Abstract
This paper proposes a novel design of intermediate frequency (IF) digital receiver for wideband inverse synthetic aperture radar (ISAR) based on compressed sensing (CS). For the convenience in engineering application, we use random sampling in the digital receiver and make it possible to digitize the wideband IF signal using a commercial off-the-shelf analog-to-digital converter with sub-Nyquist sample rate. Besides, a novel basis for the sparse representation of real-valued ISAR radar echoes is built in this paper, and an orthogonal CS reconstructing algorithm is proposed based on this. Using our proposed method, the complex-valued range profile of target can be directly reconstructed from the subsampled real raw echo. The phase information of target range profile, which is very important for the coherent processing in ISAR imaging, is well reserved during the reconstruction. As a result, the down converter and matched filter, which are essential in conventional radar receiver, can be eliminated in our CS digital receiver. A series of simulation validates our design and demonstrates the feasibility of the sub-Nyquist sampling. The simulation results of ISAR imaging verify the validity and superiority of the proposed orthogonal reconstructing method.

RECORD LIST =
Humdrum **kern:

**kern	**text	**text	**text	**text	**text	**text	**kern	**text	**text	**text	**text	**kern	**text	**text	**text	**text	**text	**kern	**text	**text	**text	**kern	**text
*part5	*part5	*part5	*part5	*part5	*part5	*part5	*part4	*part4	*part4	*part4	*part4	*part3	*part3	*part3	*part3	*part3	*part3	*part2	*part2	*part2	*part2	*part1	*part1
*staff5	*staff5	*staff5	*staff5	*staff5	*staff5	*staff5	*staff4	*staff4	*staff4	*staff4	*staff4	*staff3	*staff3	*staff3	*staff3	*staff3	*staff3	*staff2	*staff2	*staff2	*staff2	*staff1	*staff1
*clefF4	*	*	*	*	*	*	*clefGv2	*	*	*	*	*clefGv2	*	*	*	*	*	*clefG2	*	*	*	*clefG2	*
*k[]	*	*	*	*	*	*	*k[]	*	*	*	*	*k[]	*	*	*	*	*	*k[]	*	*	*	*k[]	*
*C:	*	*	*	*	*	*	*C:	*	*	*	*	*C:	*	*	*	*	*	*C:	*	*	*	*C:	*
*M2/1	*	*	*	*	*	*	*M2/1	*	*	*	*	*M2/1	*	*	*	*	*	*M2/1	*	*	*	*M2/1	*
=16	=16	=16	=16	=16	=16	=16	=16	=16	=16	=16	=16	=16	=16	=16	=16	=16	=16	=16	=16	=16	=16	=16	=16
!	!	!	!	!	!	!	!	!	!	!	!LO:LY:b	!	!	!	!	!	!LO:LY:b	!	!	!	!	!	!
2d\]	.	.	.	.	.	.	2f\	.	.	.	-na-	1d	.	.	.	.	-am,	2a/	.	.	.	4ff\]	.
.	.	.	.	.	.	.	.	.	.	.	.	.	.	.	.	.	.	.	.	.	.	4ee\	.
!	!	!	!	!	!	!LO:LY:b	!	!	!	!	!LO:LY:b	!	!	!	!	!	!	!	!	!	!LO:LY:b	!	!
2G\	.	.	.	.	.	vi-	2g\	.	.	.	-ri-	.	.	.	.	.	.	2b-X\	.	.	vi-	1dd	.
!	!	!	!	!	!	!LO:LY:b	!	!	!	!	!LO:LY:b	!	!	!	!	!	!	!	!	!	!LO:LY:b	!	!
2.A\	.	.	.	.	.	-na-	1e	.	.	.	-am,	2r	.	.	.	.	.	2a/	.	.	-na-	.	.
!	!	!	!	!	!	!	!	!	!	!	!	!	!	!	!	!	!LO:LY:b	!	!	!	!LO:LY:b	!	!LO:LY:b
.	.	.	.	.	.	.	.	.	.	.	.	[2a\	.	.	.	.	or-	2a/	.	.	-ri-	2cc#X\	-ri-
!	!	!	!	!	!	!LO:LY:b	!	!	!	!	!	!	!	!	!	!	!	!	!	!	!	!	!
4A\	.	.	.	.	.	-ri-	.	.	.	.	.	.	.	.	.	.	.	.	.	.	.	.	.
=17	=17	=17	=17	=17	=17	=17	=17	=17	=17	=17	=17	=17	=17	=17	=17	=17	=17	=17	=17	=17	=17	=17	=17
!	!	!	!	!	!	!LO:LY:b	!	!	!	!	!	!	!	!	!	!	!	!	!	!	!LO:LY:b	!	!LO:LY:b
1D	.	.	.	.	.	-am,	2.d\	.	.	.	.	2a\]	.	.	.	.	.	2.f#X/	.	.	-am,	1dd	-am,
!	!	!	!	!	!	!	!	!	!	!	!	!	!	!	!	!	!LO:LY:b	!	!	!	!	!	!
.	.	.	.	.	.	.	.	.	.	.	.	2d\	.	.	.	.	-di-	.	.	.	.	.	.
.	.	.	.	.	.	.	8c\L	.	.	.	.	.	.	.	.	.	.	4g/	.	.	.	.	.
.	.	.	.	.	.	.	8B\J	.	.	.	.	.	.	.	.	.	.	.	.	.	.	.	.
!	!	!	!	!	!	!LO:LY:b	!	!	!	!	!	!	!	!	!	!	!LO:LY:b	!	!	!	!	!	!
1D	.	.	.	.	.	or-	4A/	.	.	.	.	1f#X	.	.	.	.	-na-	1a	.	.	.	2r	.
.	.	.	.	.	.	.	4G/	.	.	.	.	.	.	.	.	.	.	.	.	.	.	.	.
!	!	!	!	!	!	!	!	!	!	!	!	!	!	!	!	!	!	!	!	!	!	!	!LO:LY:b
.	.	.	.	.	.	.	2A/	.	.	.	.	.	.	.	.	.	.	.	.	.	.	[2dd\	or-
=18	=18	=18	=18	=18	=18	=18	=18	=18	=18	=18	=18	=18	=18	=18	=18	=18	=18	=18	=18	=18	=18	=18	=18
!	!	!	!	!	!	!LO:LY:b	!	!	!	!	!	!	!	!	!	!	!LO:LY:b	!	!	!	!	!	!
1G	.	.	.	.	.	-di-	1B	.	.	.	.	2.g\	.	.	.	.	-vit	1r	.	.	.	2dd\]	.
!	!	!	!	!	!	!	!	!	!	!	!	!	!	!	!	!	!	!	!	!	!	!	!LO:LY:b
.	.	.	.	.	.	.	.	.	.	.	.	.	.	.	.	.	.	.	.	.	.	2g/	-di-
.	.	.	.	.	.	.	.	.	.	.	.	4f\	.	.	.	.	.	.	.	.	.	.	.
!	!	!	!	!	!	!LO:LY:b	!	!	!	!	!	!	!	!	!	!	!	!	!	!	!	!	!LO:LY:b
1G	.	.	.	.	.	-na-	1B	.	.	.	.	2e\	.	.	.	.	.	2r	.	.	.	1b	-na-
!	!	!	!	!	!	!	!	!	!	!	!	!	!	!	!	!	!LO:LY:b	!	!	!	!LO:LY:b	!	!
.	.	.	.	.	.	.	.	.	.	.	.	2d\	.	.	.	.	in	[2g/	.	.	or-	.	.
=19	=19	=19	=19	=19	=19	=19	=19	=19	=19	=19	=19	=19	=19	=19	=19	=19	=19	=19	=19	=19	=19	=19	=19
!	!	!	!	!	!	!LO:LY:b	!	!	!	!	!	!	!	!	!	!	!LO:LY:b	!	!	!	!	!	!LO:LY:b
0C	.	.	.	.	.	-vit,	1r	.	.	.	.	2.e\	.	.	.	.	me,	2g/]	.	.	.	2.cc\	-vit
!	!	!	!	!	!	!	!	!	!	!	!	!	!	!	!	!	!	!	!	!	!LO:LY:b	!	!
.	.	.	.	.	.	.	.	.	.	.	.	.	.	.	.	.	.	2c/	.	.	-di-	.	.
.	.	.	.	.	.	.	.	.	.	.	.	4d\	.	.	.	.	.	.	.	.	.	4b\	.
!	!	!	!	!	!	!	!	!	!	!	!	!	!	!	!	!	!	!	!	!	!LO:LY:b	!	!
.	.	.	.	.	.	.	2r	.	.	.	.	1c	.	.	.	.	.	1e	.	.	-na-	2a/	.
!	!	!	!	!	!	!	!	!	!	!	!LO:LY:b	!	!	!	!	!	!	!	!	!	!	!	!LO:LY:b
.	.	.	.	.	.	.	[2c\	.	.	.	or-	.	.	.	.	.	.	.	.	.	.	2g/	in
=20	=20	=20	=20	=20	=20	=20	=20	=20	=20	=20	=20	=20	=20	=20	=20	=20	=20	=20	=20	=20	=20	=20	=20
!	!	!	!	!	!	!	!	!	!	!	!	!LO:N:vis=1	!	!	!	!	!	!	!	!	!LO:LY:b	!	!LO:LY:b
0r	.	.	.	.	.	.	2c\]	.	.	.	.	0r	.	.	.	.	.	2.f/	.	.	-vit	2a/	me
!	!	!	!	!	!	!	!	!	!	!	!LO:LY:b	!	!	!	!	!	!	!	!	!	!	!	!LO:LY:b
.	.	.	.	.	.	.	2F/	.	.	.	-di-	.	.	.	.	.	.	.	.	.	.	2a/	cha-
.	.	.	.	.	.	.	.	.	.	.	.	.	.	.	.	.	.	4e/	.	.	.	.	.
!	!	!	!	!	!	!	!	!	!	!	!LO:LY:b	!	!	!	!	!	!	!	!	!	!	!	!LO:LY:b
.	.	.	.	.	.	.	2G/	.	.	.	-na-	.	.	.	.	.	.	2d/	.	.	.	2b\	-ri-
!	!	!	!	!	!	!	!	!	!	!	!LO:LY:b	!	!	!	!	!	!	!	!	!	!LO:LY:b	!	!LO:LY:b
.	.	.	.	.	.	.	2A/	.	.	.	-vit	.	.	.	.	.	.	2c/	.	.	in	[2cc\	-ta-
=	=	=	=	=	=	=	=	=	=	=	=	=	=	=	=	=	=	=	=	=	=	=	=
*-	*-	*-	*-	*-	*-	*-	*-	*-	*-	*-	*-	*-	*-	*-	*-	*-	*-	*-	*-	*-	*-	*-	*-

WORK TO BE COMPLETED = According to the abstract, which two parts of a conventional radar receiver can be removed in the proposed digital receiver?

SOLUTION = The down converter and the matched filter.